Is Remote Working the New Normal?

As we near the end of lockdown 2.0, I’m sure many of us are wondering what 2021 will bring in terms of the way we continue to work and go about our business. The phrase “welcome to the new ‘Normal’” has been bandied around for a while now. We must certainly hope that there is nothing ‘normal’ about what we are all currently living through.

There are undoubtedly benefits to remote working – less commuting, cheaper coffee, fewer business trips and more family time to name several.

Employers may also see benefits, with an ongoing need for less office space and the associated decrease in overheads, but what is the long term harm of a post-Covid working from home environment?

The available technology has enabled us to work from home with varying degrees of success – agreed, but I would contend that the insurance industry, like many service industries, and the people in it cannot work like this for ever.

This stark realisation is based on a number of reasons.

Whilst we can see and speak to each other on endless Zoom and Teams calls, you cannot build new relationships this way, merely cement ones that already exist. There is no substitute for having one-to-one time in a café, restaurant or conference to really get to know someone.

Video call fatigue – it is actually quite tiring being at the beck and call of our laptop screens all of the time – plus it is a bit ‘samey’. I have attended several ‘virtual’ conferences recently and I fully understand and applaud the thinking behind them, but they are, well, just a bit boring!

The Human Condition – whilst I’m sure the thought of never having to share office space with some of your colleagues or clients ever again seemed like Nirvana at the start of all this, I’m sure that there is just a part of you that now yearns for the water-cooler gossip and the chance to stroll down the street for a coffee and chat.

There is also a very serious business downside that I feel sure will raise its head in the first half of next year. Many people I have spoken to genuinely think the current system is working well and can see no urgent reason to change it. That’s as maybe – for them – but what about the businesses they work in? That business still needs to move forward and it will do that by innovating – of course – but it will also need to bring in new talent that will require training, mentoring and working closely with more experienced colleagues who can nurture and guide them. Working in teams and with other people promotes creativity and builds social capital, as well as a sense of camaraderie that will ultimately benefit all parties involved. This simply does not happen over Zoom. The Chairman of PwC recently said that “office life is core to our business. You can do lots of things remotely, but it’s not always quite the same. Ultimately people learn through observation, and learning is what powers a service based industry”. And at the end of the day, we are all in a service-based industry.

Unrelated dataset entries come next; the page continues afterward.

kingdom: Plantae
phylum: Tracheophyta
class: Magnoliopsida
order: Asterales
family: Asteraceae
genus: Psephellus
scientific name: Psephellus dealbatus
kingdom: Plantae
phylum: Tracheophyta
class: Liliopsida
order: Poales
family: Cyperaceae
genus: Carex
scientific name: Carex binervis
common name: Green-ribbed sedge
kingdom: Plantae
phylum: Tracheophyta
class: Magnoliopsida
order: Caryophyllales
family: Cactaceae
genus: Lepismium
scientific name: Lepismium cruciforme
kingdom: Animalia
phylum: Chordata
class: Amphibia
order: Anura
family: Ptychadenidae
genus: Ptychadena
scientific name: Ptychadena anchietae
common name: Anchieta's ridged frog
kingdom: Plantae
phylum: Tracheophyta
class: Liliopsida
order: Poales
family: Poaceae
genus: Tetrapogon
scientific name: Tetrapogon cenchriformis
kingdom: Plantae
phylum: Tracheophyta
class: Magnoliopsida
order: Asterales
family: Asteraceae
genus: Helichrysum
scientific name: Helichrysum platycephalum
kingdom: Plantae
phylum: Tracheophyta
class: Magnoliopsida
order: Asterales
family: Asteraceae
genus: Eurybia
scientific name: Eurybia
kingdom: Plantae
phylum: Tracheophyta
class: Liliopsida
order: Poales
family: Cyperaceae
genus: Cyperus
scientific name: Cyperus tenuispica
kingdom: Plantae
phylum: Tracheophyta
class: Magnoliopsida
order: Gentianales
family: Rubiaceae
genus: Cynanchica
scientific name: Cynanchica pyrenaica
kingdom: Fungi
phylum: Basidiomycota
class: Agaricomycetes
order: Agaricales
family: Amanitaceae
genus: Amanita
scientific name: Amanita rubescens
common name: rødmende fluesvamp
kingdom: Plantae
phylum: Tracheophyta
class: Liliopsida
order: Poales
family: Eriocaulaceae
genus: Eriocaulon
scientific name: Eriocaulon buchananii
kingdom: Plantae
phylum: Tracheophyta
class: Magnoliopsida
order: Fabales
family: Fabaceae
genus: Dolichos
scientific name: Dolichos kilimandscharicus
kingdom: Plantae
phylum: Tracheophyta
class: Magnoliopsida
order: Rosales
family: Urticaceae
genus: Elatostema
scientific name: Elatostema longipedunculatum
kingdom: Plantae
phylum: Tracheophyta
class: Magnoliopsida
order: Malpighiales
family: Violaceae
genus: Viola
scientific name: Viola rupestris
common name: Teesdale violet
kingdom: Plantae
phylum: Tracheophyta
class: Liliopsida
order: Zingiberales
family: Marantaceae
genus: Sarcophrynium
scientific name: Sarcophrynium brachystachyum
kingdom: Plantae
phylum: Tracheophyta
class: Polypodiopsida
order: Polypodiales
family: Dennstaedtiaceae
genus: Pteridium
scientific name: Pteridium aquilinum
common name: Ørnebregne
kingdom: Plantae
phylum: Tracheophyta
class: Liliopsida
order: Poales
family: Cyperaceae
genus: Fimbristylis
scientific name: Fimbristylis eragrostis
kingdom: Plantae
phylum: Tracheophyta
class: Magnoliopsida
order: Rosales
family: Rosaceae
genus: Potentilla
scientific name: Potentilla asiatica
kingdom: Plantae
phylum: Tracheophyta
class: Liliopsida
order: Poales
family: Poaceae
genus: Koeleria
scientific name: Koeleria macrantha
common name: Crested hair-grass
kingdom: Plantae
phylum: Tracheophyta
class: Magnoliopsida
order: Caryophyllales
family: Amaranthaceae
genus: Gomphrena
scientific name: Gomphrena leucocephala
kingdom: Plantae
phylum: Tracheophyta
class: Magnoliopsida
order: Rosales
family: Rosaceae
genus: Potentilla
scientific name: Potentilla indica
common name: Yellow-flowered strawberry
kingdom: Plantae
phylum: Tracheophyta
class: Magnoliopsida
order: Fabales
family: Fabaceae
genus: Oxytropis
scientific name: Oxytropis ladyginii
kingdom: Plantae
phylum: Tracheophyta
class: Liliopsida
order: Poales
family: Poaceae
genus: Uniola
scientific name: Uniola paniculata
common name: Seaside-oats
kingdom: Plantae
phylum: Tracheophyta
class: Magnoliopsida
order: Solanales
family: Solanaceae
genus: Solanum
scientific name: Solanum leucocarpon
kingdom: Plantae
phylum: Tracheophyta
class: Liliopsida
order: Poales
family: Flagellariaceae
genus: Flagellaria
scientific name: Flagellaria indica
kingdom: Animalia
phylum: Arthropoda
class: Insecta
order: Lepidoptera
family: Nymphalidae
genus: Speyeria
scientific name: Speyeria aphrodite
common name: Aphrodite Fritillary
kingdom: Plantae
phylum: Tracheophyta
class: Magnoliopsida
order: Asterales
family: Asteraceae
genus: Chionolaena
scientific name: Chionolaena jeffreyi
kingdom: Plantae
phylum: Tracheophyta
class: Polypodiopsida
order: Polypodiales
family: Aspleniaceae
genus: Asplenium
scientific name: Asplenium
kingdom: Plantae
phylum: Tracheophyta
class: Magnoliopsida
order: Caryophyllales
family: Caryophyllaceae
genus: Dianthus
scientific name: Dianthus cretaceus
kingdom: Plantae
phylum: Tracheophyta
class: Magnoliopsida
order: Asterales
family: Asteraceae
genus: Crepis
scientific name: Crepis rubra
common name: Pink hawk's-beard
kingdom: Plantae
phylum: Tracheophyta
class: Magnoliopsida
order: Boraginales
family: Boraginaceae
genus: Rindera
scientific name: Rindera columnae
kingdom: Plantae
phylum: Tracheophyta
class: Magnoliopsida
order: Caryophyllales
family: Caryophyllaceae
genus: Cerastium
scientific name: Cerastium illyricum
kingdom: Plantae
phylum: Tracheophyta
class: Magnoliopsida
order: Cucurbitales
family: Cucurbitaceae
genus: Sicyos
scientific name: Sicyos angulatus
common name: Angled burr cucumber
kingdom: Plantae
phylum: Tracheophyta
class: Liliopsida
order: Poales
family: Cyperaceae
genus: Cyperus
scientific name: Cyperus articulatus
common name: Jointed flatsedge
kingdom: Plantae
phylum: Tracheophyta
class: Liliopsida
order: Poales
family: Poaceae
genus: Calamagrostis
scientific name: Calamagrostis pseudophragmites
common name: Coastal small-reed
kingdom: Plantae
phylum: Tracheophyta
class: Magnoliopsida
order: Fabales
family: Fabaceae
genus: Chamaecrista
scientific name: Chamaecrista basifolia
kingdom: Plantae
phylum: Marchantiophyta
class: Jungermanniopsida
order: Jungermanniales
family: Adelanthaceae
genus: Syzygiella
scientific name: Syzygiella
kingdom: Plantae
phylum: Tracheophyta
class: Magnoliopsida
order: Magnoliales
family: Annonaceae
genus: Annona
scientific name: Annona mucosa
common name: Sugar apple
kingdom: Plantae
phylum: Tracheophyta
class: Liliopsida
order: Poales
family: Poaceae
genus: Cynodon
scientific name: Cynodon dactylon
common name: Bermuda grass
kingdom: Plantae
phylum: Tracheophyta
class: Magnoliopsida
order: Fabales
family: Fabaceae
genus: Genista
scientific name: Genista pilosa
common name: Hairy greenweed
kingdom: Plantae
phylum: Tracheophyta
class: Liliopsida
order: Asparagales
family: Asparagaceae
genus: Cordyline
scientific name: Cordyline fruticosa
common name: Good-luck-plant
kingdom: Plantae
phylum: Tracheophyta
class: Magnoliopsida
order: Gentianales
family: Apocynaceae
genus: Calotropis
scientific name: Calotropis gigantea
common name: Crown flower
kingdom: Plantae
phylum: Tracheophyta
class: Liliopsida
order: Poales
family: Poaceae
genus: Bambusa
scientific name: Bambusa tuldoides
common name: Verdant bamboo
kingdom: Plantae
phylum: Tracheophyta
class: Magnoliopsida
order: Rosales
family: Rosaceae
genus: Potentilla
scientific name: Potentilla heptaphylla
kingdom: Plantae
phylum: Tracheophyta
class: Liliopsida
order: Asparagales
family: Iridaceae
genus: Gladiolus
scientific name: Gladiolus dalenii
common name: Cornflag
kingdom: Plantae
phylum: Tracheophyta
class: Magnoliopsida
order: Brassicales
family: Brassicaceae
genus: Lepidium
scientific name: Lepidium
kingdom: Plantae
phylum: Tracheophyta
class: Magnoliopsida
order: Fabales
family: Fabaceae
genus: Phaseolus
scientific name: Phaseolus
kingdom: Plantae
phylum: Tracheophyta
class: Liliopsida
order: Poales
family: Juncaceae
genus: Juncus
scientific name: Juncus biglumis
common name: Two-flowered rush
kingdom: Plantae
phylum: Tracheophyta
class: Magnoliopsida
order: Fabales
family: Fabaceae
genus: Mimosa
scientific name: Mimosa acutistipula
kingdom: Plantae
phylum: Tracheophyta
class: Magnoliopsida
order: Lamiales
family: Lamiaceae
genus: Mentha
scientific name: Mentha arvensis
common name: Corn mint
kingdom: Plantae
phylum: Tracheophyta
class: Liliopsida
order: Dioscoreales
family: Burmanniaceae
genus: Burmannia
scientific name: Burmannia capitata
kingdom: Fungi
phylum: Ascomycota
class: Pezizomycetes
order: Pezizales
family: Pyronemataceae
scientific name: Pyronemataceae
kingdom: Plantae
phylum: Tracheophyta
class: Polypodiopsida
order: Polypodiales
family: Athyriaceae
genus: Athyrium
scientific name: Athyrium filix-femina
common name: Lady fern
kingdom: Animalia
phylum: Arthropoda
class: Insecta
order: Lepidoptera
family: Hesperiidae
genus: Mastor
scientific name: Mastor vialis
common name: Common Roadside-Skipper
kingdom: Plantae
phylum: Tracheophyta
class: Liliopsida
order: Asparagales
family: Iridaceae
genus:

Also, interestingly, there are a number of new studies showing that several large firms have reported difficulties in landing new clients as well as falling productivity from an increasingly de-motivated workforce. Perhaps more worryingly is that some firms are considering whether their British London-centric workforce can be replaced by cheaper labour abroad. It stands to reason that if everything that needs to be done on a claim file can be done from a kitchen table in Basildon, what stops it being done from a call centre in Mumbai?

Working from home has certainly been more successful than a lot of people thought it would be, but how long can this continue? Tej Parikh, chief economist at the Institute of Directors said, “remote working has undoubtedly worked better than expected for many firms, but we can’t ignore the potential downsides. It can present a real challenge in terms of onboarding new recruits and for staff development, much of which depends on informal office interactions”.

Additionally, there was a report by Skillcast published this week which stated that 16% of larger companies already use computer tracking software to monitor home workers and this figure is set to rise by a further 8% over the coming months. So that’s 1 in 4 of us being watched by our companies!

It’s not all doom and gloom though. The recent announcements about the various new vaccines that will be available shortly has brought some Christmas Cheer back to beleaguered businesses. I certainly don’t see everyone rushing to get back to their office desk 5 days a week, However, I think there will be a continued desire for all of us to work several days a week at home as we come to terms with a new work/life balance.

I for one cannot wait for The City of London to regain its vitality, with cafes, pubs and restaurants back to their  vibrant best, workers milling about and the opportunity to pop round the corner to catch up with clients and friends alike. Our work/life balance needs this, for both sides of the equation.

Are we currently living in the ‘new normal’? Hopefully not.